By a local government worker in Unison
It's been seven months since the magnificent strike on 30 November in defence of public sector pensions. Seven months with members being kept in the dark. On 31 May the deal that has been stuck at the top of the unions was announced. It is now to be subject to ballots in the different local government unions.
The proposal will affect 4.6 million working and retired workers. So we must be sure that we are not being robbed again, like we were in 2006, when £1 billion was taken off our pensions.
The long and short of this deal is "work longer, get less, pay more". The local government scheme is not in financial difficulty. This is just another attempt by the government to steal money from the pockets of public sector workers.
Any concessions that have been won are because of strike action and the employers' fear of another 30 November.
If the union leaders think this is a good deal achieved through negotiation, imagine what could be won if we fight alongside all the other union members still fighting to protect their pensions?
Details of the pensions proposals unpicked...
We are told that this deal means:
- For those under the age of 55 your normal retirement age will rise in line with the new state pension age - 67, 68 and then 70. This means many will have to work two, three and even five years longer.
- Pensions will only be uprated with the lower CPI inflation rate rather than the higher RPI rate. This measure alone has stolen billions off the current pensioners and those yet to retire.
- The final salary scheme is to be replaced with a career average scheme. We earn 1/60th of our salary in pension each year, the accrual rate. The final pension is 1/60th of our final salary multiplied by length of service.
In 2006 we fought to keep the final salary scheme and opposed the career average scheme, so why is it now being attacked by the union leaderships as only benefiting the higher paid?

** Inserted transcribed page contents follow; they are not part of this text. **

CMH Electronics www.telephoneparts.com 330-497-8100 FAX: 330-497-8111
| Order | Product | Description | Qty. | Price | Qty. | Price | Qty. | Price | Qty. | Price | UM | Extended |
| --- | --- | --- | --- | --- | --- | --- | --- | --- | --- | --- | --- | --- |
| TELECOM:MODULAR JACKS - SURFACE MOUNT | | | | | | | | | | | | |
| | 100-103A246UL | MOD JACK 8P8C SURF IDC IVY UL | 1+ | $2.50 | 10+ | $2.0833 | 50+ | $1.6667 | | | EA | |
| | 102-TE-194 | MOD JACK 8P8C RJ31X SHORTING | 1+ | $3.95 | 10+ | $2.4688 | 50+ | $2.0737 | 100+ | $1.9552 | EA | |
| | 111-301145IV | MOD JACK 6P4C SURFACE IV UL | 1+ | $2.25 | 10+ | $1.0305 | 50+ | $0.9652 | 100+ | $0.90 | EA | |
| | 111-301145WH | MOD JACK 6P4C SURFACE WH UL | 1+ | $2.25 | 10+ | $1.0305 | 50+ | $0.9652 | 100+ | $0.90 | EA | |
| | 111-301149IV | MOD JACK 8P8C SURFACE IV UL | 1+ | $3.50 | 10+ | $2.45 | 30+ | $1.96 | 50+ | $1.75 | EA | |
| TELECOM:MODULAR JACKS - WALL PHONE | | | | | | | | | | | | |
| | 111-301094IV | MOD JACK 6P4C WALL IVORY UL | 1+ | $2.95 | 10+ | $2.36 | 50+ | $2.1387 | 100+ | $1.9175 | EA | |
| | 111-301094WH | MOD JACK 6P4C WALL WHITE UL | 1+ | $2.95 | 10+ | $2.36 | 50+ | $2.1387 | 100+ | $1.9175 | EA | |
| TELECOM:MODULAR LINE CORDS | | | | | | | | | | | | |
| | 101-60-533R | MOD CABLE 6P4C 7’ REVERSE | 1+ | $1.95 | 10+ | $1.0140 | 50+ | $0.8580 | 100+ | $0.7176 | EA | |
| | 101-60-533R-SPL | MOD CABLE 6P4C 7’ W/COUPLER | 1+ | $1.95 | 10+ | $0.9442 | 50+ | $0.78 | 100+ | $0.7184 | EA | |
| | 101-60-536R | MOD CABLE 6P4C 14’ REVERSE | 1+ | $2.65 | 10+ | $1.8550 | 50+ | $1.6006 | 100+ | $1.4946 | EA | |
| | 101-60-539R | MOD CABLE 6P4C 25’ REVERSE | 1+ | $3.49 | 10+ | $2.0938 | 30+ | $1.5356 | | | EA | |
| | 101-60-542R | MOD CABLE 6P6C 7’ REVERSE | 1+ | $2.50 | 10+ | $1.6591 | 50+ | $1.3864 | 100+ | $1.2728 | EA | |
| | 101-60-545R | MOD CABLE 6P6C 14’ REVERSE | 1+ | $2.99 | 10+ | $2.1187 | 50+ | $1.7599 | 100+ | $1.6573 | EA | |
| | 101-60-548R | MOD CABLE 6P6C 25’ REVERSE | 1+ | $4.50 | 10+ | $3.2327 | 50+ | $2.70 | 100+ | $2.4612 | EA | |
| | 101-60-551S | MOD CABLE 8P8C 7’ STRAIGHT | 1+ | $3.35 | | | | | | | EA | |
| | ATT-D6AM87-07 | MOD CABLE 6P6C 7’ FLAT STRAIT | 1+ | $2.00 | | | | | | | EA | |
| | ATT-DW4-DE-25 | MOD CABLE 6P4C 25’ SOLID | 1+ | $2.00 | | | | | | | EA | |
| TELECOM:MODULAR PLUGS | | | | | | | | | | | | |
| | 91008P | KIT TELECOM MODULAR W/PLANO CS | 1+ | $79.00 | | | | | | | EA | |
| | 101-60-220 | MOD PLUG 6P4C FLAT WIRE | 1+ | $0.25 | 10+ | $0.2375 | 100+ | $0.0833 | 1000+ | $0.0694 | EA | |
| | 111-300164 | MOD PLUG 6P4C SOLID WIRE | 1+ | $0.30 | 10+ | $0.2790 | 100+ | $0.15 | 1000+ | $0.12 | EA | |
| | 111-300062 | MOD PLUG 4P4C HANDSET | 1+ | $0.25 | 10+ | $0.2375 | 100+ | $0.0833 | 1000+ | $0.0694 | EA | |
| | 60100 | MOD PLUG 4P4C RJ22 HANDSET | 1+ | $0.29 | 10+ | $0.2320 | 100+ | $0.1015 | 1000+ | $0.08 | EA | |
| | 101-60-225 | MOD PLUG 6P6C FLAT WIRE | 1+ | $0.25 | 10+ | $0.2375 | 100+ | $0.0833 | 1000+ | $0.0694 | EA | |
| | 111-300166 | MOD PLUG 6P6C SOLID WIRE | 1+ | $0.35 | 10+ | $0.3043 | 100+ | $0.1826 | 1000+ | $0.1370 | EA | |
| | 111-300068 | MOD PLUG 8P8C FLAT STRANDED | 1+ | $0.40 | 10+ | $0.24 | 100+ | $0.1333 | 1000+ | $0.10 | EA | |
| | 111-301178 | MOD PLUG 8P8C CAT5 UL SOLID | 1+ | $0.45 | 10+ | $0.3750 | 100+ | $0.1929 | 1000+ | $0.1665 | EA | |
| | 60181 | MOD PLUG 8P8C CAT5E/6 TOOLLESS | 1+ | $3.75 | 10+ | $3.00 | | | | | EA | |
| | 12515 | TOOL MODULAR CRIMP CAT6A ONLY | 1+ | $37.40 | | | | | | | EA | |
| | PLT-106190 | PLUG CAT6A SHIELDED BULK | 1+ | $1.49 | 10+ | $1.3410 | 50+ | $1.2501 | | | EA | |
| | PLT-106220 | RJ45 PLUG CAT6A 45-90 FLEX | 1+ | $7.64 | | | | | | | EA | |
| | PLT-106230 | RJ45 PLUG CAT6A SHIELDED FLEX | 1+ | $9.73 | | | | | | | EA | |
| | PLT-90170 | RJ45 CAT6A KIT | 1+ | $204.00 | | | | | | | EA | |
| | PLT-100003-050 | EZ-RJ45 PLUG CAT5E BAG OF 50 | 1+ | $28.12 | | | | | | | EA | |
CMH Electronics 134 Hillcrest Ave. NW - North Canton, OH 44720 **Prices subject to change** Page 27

The union officials are now claiming that the career average scheme is better, because it has a better accrual rate of 1/49th and will be uprated by the CPI inflation rate.
Most workers end up earning far more in their last years of working than when they first started. They will be rightly suspicious that taking their average salary over their whole career can be better than using their final salary.
Some of the examples the unions give seem to show we would be no worse off and in some cases better off with a 1/49th and CPI uprating but are we being given the whole picture?
Some months ago the unions said that in order to be better off or no worse off than under the final salary scheme we would need to get an uprating level of not just the inflation rate but inflation plus 2.5%. The reason for this is that history has shown over the long run pay rises are generally 2.5% higher than the inflation rate.
Despite this we are now being sold an uprating level of just the CPI inflation rate, 3% at the moment.
If we were given examples of CPI plus 2.5% it would expose the career average scheme as leaving many more workers worse off.
Our union leaders clearly don't believe that we will be able to secure anything other than pay rises at or below inflation rate for the next 20 years.
- They say that no one will face an increase in contribution rates other than workers earning more than £43,000. We know in other schemes workers are being asked to pay more so many will be pleased by this concession. However some workers earning less than £20,000 will pay more. Let's not forget we've been paying more for the last four years and had no pay rise for three of those.
- Part-time staff will now pay contributions based on their actual earnings, not the full time equivalent. This is an improvement as it was always unfair for part-time staff to have to pay a contribution rate based on the full-time equivalent earnings.
- Staff transferring to the private sector can remain in the pension scheme as a right from April 2014. This is an improvement, as at the moment private companies are only required to come up with a "broadly comparable scheme". It's not clear who will pay for this - the councils or the profit making companies.
- There will now be a 50/50 option. Effectively you can pay half the monthly contribution rate and get half the benefits. In other words, save now lose later. But the reason we are struggling is because we've had no pay rises for three years.
- The future costs of the scheme are yet to be resolved. This is a recipe for "vote now, pay more later". In the health service they ended up with a deal where the employers were protected from increases and all the increased costs now fall on the shoulders of the workers.